Representative Steve King (R., Iowa), wants to alleviate the border crisis by allowing U.S. authorities to return to unaccompanied children to their home countries, something that current law bans except for cases of countries that share a border with the United States.
“This is a constitutional crisis,” King said while discussing Obama’s decision not to enforce immigration laws for children who would have qualified for citizenship had Congress passed the DREAM Act. “This is a president who doesn’t believe he is restrained by the Constitution. He is, to some degree, restrained by public opinion, which has significantly turned against him.”
King plans to introduce legislation U.S. law allows officials to send unaccompanied children back to their home countries, if those countries share a border with the United States; if their country of origin does not share a border, such as Guatemala, then they go through a different process.
That’s a “legitimate” legal constraint on President Obama as he responds to the current influx of kids, according to King, who says that Obama has a broader goal of “turning America into a sanctuary nation” — an allusion to the sanctuary cities that bar local law enforcement from cooperating with federal immigration authorities. The provision of law that allows for children from contiguous countries to be sent home was championed by Senator Dianne Feinstein (D., Calif.) and then-House Speaker Nancy Pelosi (D., Calif.) in 2008, according to King, giving him hope that the language will pass into law.

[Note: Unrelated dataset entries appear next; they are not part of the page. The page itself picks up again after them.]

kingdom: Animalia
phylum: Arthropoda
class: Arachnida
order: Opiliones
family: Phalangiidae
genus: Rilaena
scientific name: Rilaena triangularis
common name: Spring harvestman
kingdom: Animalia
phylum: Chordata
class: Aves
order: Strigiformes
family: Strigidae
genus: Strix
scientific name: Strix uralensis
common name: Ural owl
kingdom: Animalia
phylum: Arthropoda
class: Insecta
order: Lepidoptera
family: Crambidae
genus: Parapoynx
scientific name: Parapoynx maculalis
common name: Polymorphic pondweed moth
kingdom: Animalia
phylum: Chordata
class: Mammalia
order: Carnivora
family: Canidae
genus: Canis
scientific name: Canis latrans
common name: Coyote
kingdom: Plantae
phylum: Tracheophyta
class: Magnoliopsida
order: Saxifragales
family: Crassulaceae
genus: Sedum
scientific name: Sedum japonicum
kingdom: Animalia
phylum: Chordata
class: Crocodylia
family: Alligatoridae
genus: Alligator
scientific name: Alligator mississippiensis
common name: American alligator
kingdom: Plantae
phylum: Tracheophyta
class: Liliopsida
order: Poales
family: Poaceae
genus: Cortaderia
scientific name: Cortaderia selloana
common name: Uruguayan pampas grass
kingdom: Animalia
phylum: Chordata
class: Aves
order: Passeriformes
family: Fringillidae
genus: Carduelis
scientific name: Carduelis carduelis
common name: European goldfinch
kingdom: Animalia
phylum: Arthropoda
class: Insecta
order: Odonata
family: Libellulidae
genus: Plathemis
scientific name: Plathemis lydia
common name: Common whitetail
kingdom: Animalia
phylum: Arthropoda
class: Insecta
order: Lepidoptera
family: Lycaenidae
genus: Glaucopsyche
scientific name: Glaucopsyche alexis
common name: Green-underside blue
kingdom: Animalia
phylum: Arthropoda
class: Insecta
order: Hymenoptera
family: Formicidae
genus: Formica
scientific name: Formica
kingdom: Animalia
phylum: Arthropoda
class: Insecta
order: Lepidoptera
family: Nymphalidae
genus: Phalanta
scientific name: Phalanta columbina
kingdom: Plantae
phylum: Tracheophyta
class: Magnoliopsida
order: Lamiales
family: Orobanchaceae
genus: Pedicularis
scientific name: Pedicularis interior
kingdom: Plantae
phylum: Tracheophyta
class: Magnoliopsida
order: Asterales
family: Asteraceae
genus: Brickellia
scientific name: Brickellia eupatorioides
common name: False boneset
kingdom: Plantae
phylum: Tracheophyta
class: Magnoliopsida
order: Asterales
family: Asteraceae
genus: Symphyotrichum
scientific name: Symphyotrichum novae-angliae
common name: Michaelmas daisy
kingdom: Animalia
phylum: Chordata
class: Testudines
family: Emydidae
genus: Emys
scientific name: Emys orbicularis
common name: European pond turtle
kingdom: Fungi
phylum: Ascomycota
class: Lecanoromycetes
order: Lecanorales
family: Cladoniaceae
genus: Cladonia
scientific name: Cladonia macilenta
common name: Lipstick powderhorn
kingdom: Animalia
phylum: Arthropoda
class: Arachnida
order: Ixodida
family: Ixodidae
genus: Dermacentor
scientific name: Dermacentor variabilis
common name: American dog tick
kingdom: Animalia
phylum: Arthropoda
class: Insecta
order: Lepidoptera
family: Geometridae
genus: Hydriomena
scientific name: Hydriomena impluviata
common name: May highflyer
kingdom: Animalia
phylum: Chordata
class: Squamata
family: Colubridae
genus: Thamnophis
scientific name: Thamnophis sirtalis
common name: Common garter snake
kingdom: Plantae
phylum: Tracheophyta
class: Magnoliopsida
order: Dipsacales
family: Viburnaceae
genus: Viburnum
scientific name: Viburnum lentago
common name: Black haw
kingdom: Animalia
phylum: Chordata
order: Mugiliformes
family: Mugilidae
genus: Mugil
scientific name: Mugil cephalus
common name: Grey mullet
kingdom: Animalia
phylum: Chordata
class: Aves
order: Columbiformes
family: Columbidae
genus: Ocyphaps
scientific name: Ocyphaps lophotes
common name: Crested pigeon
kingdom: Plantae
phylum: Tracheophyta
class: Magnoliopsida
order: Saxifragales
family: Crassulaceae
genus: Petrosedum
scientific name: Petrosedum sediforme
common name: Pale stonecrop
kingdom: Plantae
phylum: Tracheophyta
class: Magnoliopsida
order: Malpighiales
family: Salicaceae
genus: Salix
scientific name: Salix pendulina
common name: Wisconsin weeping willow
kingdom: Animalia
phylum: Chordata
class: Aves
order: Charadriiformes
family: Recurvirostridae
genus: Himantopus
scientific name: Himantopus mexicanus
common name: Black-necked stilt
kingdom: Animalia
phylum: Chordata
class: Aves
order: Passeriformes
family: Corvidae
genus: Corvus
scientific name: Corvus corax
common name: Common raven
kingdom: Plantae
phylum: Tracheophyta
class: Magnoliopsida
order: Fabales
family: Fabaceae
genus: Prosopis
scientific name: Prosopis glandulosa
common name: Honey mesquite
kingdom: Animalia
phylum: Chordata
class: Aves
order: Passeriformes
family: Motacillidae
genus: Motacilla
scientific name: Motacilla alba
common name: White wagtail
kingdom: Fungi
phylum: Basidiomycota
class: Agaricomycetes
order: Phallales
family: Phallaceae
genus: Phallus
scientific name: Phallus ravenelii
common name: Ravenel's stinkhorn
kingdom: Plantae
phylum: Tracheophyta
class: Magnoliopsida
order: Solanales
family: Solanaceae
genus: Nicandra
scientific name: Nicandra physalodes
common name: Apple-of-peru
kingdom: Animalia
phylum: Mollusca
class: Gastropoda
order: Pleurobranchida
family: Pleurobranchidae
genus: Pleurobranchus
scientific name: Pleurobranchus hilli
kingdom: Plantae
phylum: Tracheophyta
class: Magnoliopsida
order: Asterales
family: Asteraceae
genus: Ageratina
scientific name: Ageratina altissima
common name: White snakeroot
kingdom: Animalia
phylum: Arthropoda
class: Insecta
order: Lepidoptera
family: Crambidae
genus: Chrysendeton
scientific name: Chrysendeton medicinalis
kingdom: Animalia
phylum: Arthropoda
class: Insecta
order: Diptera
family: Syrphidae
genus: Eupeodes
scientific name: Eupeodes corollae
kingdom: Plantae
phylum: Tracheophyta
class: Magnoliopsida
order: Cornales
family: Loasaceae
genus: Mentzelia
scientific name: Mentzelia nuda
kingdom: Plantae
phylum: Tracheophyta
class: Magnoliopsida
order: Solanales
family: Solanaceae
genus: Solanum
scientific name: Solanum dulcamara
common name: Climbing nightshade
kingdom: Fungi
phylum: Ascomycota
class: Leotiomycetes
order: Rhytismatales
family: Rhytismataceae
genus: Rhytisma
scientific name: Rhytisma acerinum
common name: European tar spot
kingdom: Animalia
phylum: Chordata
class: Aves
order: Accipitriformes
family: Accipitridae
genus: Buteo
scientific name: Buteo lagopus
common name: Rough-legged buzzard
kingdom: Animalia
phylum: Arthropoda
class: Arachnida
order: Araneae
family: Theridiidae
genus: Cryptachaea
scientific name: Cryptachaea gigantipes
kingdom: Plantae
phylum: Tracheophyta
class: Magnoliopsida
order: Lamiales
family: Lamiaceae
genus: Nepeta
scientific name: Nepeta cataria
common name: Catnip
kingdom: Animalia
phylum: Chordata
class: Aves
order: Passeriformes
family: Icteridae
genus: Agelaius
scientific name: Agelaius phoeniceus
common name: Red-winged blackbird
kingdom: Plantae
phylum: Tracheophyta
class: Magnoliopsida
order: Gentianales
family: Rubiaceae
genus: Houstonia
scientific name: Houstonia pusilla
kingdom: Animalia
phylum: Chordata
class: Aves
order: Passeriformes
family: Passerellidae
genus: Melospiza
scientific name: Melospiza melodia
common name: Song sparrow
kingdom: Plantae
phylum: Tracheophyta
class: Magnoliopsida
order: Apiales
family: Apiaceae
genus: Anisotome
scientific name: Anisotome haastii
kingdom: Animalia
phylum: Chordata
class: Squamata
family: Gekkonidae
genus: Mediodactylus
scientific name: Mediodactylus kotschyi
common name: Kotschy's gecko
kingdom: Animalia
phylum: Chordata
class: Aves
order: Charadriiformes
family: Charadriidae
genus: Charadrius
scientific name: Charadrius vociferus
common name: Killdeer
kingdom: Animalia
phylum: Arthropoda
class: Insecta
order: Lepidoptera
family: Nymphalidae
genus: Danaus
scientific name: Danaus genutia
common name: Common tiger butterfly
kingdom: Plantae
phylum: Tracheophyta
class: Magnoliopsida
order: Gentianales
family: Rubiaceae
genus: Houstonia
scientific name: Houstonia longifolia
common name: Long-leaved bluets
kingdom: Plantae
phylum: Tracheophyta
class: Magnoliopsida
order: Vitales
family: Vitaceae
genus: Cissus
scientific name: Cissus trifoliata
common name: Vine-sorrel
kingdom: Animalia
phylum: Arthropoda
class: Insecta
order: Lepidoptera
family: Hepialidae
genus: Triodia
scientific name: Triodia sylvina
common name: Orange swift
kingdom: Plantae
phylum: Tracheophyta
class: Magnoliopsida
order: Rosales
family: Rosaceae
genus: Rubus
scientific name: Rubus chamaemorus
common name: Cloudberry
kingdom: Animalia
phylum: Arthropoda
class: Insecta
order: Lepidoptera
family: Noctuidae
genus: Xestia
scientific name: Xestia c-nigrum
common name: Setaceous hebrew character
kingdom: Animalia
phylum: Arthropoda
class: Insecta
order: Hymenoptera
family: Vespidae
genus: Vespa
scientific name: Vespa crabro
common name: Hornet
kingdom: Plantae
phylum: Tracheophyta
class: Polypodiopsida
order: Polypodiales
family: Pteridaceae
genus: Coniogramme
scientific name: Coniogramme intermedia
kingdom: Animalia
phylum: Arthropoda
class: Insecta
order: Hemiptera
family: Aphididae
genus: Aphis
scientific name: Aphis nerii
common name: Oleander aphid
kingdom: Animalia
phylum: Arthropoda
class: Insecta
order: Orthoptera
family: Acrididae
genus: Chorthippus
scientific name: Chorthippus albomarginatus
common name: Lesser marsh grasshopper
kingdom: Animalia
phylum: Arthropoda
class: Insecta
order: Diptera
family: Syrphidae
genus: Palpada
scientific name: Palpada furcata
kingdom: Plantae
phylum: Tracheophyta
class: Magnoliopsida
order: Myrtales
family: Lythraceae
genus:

“That’s the basis for what we’re writing,” King said, referring to the Pelosi-Feinstein legislation. The children would not be returned if their was danger of their being trafficked or persecuted in their home country, among other things. When they are returned, under the current process for children from contiguous countries, the process is “designed to protect children from severe forms of trafficking in persons.”
The law states that “no child shall be returned to the child’s country of nationality or of last habitual residence unless returned to appropriate employees or officials, including child welfare officials where available, of the accepting country’s government” and “no child shall be returned to the child’s country of nationality or of last habitual residence outside of reasonable business hours.”
That process is in place for children from Mexico, but not Guatemala. “That’s what we’re amending,” King said.
If Obama and Senate Majority Leader Harry Reid (D., Nev.) block legislative remedies, then “only the American people can stop him,” King said.
“We don’t have provisions in the Constitution to handle a president like this,” he said. “The final decision is going to be decided by the people, either in ballot box or in the streets.”